[pmwiki-devel] New Recipe: Content

Crisses crisses at kinhost.org
Sun Jun 10 06:14:00 CDT 2007


On Jun 10, 2007, at 2:59 AM, Martin Fick wrote:

> On Friday 08 June 2007 06:52:44 pm Crisses wrote:
>> On Jun 3, 2007, at 3:53 AM, Martin Fick wrote:
>>> I would like to announce the new Content recipe:
>>>
>>>   http://www.pmwiki.org/wiki/Cookbook/Content
>>>
>>> This recipe is an API and is not useful to you unless:  you are a
>>> recipe developer or you use another recipe which requires this  
>>> recipe.
>
> ...
>> "Content" is not descriptive enough.
>
> Fair enough. :)  I am open to suggestions, it is a little difficult  
> since it
> is an API.  Maybe it should have been ContentAPI?

That's a tough one to name :)  Content API is closer.  Content  
Control API?  The words Content Management API would put it too close  
to CMS and give it strange connotations.

> - Maybe a fancy font text generator, remember the 90s when people  
> used gifs to
> create custom fonts? :)

Actually, there's still a call to do something like this for  
navigation, and headlines.  If you look at CSS Zen Garden, and you  
start dreaming a lot -- then realize PmWiki can't DO that....because  
of a lack of font flexibility in HTML.... you start thinking maybe a  
judicious text image spawned by PmWiki here and there wouldn't be so  
bad. ;)

> - An electrical circuit (schematic) illustrator

THAT would interest my partner (RF electrical engineer)

> - Game illustrators, for example a soccer coaching tool that  
> displays field
> layouts.  Maybe even a billiards illustrator.

visual chess board layouts from the ascii chess notation (I don't  
know the name of it)!!  I can see Patrick doing this yesterday ;)   
Oh, look, he already did! ;)

> - A class file compiler for coding java applets directly in a wiki  
> page.
> eeevil ;)

LOL

So can you embed objects with this?  Because there's also some  
interesting XXX->swf applications out there.  You can make small  
flash apps on the fly (Patrick -> slideshows!!).  That would make a  
strange bedfellow for PmWiki, but it's very do-able.

Patrick had mentioned wanting to make slideshows with PmWiki....  I  
dislike flash splashpages, hate flash navigation, but I see merit in  
flash as a cross-platform/browser presentation/slideshow mechanism.

>> Example: would this be helpful to the wiki->pdf recipes?
>
> As you mentioned, the PDF export recipe would be a good candidate  
> for this.
> With the content API this could be enhanced so that individual  
> sections of
> pages could be used to create PDFs instead of only entire pages.   
> But another
> enhancement would be to easily create other export types from the PDF,
> perhaps converting the PDF to PS.

▸ **GIVEN DATA**:
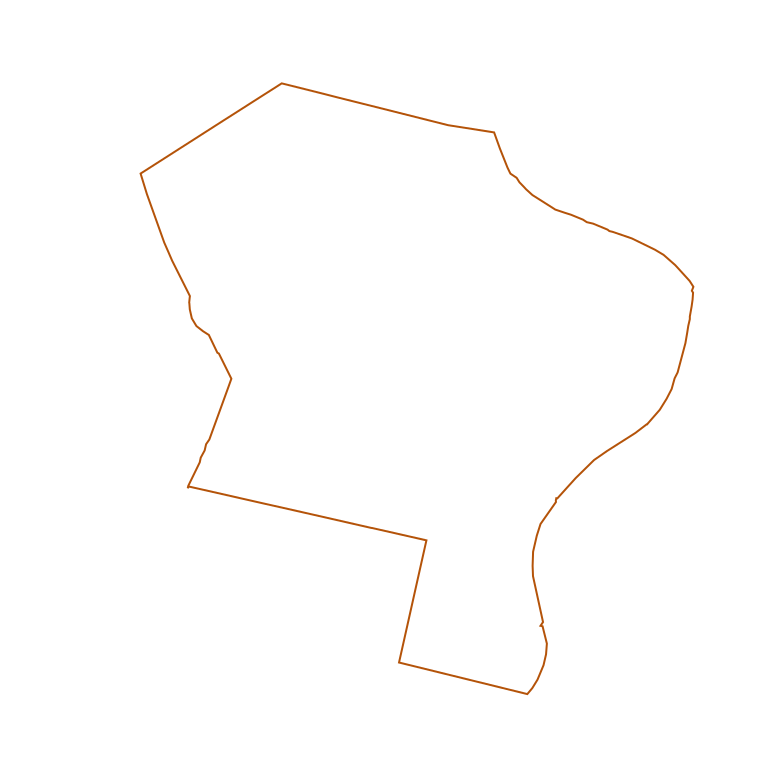 Jarra West, Lower River, Gambia (Mercator projection), rotated 103°
{"feature_id": "56634734B83949040016571", "entity_name": "Jarra West", "entity_type": "district", "adm_level": 2, "iso_a3": "GMB", "parent_name": "Gambia", "parent_adm1": "Lower River", "projection": "mercator", "projection_center": [-15.534, 13.437], "detail": "fine", "context": "isolated", "style": "outline", "palette": "amber", "viewbox_px": 768, "rotation_deg": 103, "n_neighbors": 0, "source": "geoboundaries", "source_scale": "gbopen_adm2", "svg_char_len": 1605}
<svg xmlns="http://www.w3.org/2000/svg" viewBox="0 0 768 768"><g transform="rotate(103 384 384)"><path d="M653.9,174.6L647.0,171.1L637.5,167.9L631.6,166.9L622.1,165.3L610.9,165.3L600.3,166.9L584.4,175.0L584.4,177.1L580.2,175.5L537.7,195.6L527.7,198.3L513.9,201.0L497.4,201.0L485.2,200.0L460.3,189.9L458.7,190.4L456.5,190.4L456.5,189.4L432.6,176.1L410.8,162.2L399.1,151.6L375.2,128.1L364.1,118.9L364.1,118.5L363.0,118.0L347.1,109.5L334.8,105.3L324.2,102.6L313.1,102.1L306.7,100.5L276.4,99.5L265.8,100.1L258.9,100.6L252.0,100.6L249.4,101.2L239.3,101.7L232.4,102.3L225.5,103.4L223.9,105.0L219.7,104.4L215.4,108.8L214.9,109.3L211.2,114.6L202.7,126.9L195.3,140.6L192.2,150.2L186.4,175.3L184.3,195.6L184.3,198.8L183.3,200.9L180.7,216.4L180.7,222.8L179.1,227.1L178.0,233.8L177.0,239.9L176.5,246.3L175.5,256.5L175.2,257.2L166.5,281.9L162.3,289.4L160.9,291.4L157.0,297.4L153.3,301.1L150.6,308.1L149.3,309.2L145.3,312.4L128.4,324.1L114.1,333.3L114.2,334.6L114.2,334.8L117.4,379.7L115.7,467.2L115.5,478.3L115.2,494.4L114.9,506.7L114.1,550.4L114.1,551.3L163.4,599.7L233.7,668.5L235.1,667.7L252.2,657.8L295.7,629.9L303.6,624.0L311.6,618.1L338.6,595.7L342.0,592.9L343.1,592.8L348.6,592.1L349.2,591.8L355.0,590.0L363.3,586.0L368.3,581.2L369.8,579.7L373.0,572.8L373.1,572.7L375.3,566.6L375.5,565.8L391.0,553.4L391.5,551.7L413.2,533.9L421.7,534.9L477.4,541.7L482.7,543.8L489.1,543.8L497.0,546.0L501.8,545.9L527.3,551.8L529.7,551.8L527.8,551.2L527.5,472.6L527.3,435.3L527.1,364.0L527.0,363.3L526.8,308.9L526.8,307.5L575.7,307.2L605.0,307.0L652.0,306.7L653.9,174.6Z" fill="none" stroke="#b45309" stroke-width="2"/></g></svg>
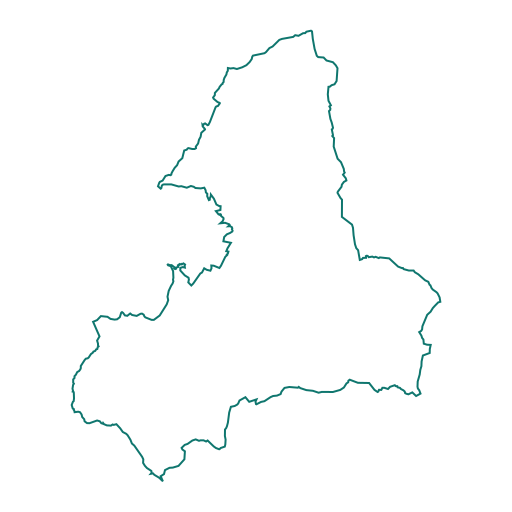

▸ **TASKS TO COMPLETE**:
**1)** For the Content recipe thread, decide whether each statement agrees with it, and answer yes or no, quoting the deciding words of the thread:
(a) Crisses favors "Content Management API" as the recipe's name.
(b) Crisses's partner is an RF electrical engineer.
(c) Crisses sees no merit in flash for slideshows.
**2)** In the Content recipe thread, what enhancement does Martin Fick say the content API could bring to the PDF export recipe?
**3)** Resume the Content recipe thread after its final line.

▸ **OUTPUTS FOR THE TASKS**:
**1)**
(a) No: "The words Content Management API would put it too close to CMS and give it strange connotations."
(b) Yes: "THAT would interest my partner (RF electrical engineer)"
(c) No: "but I see merit in flash as a cross-platform/browser presentation/slideshow mechanism."

**2)** It could let individual sections of pages be used to create PDFs instead of only entire pages.

**3)**
Someone had mentioned to me that every time PmWiki came up with new  
markup, a pdf output recipe had to be updated to render said markup  
properly in a print format...  I don't think your API would change  
that work...but would it make it any easier?

> Conceptually this could also be reversed though, a recipe could be  
> written
> that allows CSV data to be written in a wiki page and surrounded by  
> a csv
> directive which would then create a CSV link for easy CSV downloading.

That's interesting.

> Admittetly if you just wanted a markup to turn CSV into "Simple  
> Tables" you
> would be better off just creating a markup rule to do that.  The  
> reason that
> you might opt instead to use some of the content mechanisms to do  
> this is if
> you want easy export functionality of that CSV, or if you also  
> wanted to use
> the CSV data in other ways, for example to create a graph.

Actually tables as an image would sometimes be nice.... the data  
would still be there, and be searchable, I would think, which makes  
it a presentation win/win, unlike exporting an image from an  
Illustrator/Excel/etc. graph/table.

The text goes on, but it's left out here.